Mayo CEO: Insurance Reform 'Easy Part;' Health Care Reform that Delivers Value 'Hard Part'
September 19, 2009 | By Lorna Aldrich | Lorna2@verizon.net
“Value” was the watchword for Dr. Denis Cortese, president and CEO of the Mayo Clinic, in his analysis of insurance and health care reform in the U.S. during his Luncheon address Sept. 18.
He distinguished between the “easy part” of reform – health insurance – and the “hard part” of reform – health care delivery. Health care delivery must be improved to create value, he said, or else we will “get everybody insured in a really bad health care delivery system.”
Cortese advocated insurance that individuals could “own,” meaning that it would be portable, not dependent on a particular employer. Insurance, in his view, should be mandated for individuals. He added that employers should not be required to provide it, although they could offer insurance as a way of attracting workers if they wished. Insurance, he said, should take all comers without reference to status or pre-existing conditions. He envisioned two roles for government in health insurance: as a funder and as a regulator of the insurance industry.
He said the Mayo Center favors something like the Federal Employees Health Benefits plan, which offers a wide range of private plans that can cover drugs. Perhaps, he said, there would be government subsidies and individuals could be free to buy higher coverage if they wished.
As for the “hard part,” health care delivery, Corteste defined “value” in terms of outcomes for the money spent. Positive outcomes, he said, keep people out of hospitals and reduce suffering from chronic conditions. Integrated, cooperative care produces good outcomes, he said.
Using a personal story about his mother, he contrasted her care for six years in Philadelphia, where she saw seven physicians who did not interact, with her care later at Mayo, which was integrated. After going in the hospital once a month for six years before she had integrated medical care, she went in the hospital once in the following six years. Success, he declared, would close hospital beds.
Cortese said there are states, cities and regions that produce good value. He listed their characteristics as higher levels than elsewhere of these traits: focus on the patient, physician engagement in change, teamwork and collaboration in medical decisions, sharing of medical records and information and a high level of “system engineering,” paying attention to the flow of the patient through the system. He singled out Hawaii, Iowa, Nebraska, New Hampshire, Minnesota, Rhode Island, Utah, Vermont, Wisconsin and both Dakotas.
But, he said, the “bad news is it does not pay to be good,” because incentives are not aligned. “We make more money the sicker you all are” he explained.

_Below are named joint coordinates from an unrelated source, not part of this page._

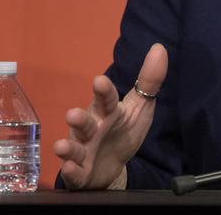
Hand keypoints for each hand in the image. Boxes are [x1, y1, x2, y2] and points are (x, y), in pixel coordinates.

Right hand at [54, 43, 167, 189]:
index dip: (103, 91)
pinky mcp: (80, 173)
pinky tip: (70, 168)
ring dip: (67, 147)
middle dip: (78, 119)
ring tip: (61, 146)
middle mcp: (90, 129)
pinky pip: (74, 173)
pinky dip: (71, 171)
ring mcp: (83, 151)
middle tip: (72, 114)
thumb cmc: (123, 130)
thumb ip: (149, 80)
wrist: (112, 166)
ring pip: (73, 148)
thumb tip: (159, 48)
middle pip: (83, 122)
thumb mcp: (140, 106)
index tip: (99, 81)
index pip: (105, 99)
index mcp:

The highest cost of medical malpractice, Cortese said, is not that it raises medical costs but that it prevents learning because mistakes are hidden, not communicated. He contrasted the medical situation with airline regulations, which require reporting near-misses. These, he said, can be investigated and lessons learned and communicated to the rest of the system.
On the contentious end-of-life issue, he offered a value measure: how did the family feel about the process? In a patient oriented system, he said, that would be the standard. He also noted that the situations that produce higher family satisfaction are those that involve fewer procedures and cost less.